Here are some ideas and remarks after reading the documentation draft
Hope this helps.
c.
Suggested introduction plan
I suggest to keep introduction's main chapter shallow, then dig every topic in subchapters. If you dig too deep at the start you get the reader totally lost. The solution is to accept to start with some approximations.
Reactor is based on Reactive Streams concept, and adds a lot of tooling above. Reactive Streams are a way to program that maximize hardware utilization with non-blocking threads. It has also has a positive impact on code legibility.
- Reactive Streams
- Copy official definition with "non-blocking backpressure" in italics.
- Why non-blocking is important [reuse my stuff here, it's easy to get confused with non-blocking IO]
- A bit of history (big names welcome)
- Base contract (the 4 interfaces, figure 3)
- Example of blocking code [I love this part but it's a bit long to start with]
- Reactor framework: layers and dependencies
- Reactor framework: project history
Suggested introduction for reactor-core
Reactor-core offers a layer of logic to tie components with Publish-Subscribe relationship, in a manner that respects the Reactive Streams contract.
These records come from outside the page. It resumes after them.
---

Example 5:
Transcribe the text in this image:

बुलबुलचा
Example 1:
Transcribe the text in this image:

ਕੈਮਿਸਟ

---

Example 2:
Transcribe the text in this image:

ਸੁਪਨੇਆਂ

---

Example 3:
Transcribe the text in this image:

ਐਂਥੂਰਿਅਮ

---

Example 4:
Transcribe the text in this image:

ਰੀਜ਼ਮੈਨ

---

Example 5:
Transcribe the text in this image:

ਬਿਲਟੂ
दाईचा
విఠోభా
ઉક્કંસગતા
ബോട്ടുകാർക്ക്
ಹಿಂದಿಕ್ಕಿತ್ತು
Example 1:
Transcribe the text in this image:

The two most important notions are Processors, and Dispatchers.
A simplistic (but useful) approach is to see the Processors as boxes encapsulating the logic, while the Dispatchers chose the right threads to run them.
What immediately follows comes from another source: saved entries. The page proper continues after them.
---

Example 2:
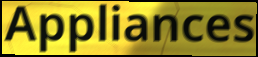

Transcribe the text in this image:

Appliances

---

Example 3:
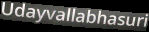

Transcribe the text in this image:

Udayvallabhasuri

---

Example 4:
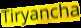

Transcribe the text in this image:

Tiryancha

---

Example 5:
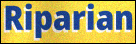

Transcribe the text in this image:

Riparian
Suggested introduction for reactor-streams
Reactor-streams refine the Publish-Subscribe contract by establishing chains of Processors with well-known patterns like filtering or fork-join.
About diagrams
I found those readable and useful:
- Figure 1. The main modules present in Reactor 2.0
- Figure 3. The Reactive Streams Contract
- Figure 4. The Reactive Streams publishing protocol
- Figure 6. RingBufferDispatcher at a given time T (cube colors need legend)
- Figure 7. RingBufferProcessor at a given time T, with 2 Subscribers
Other diagrams are overcrowded. The Doge de-dramatizes them but doesn't make them more readable.
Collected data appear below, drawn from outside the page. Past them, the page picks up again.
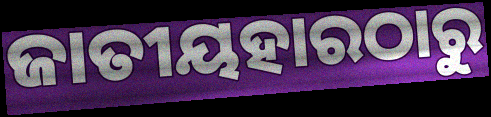
ଜାତୀୟହାରଠାରୁ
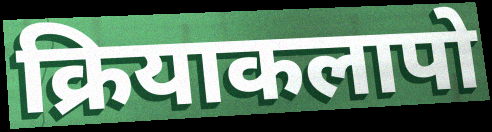
क्रियाकलापो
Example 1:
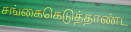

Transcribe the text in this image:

சங்கைகெடுத்தாண்ட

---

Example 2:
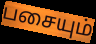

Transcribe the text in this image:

பசையும்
I write a lot of technical documentation and I found those approaches helped me to create readable diagrams:
- Forbid Visio and all that sophisticated stuff.
- Use A4 sheet of paper with a big marker pen, too big to write many boxes or letters. Pro: rework is cheap. Drawbacks: need to scan the drawing; updates are a pain.
- ASCIIart with a maximum of 100 columns. ASCIIart is pretty hard do make look good so you really //think// about what you want to draw.
Huge diagrams are mainly useful for who is writing them.
I've never tried this but I like the idea:
Document layout
I love Netty's dynamic navigation bar (on the right). It really helps and the longer the documentation get, the more useful I find it.
The left navigation bar in Reactor's documentation sometimes refuses to scroll (at least with Safari 7.1.6). That's pretty annoying.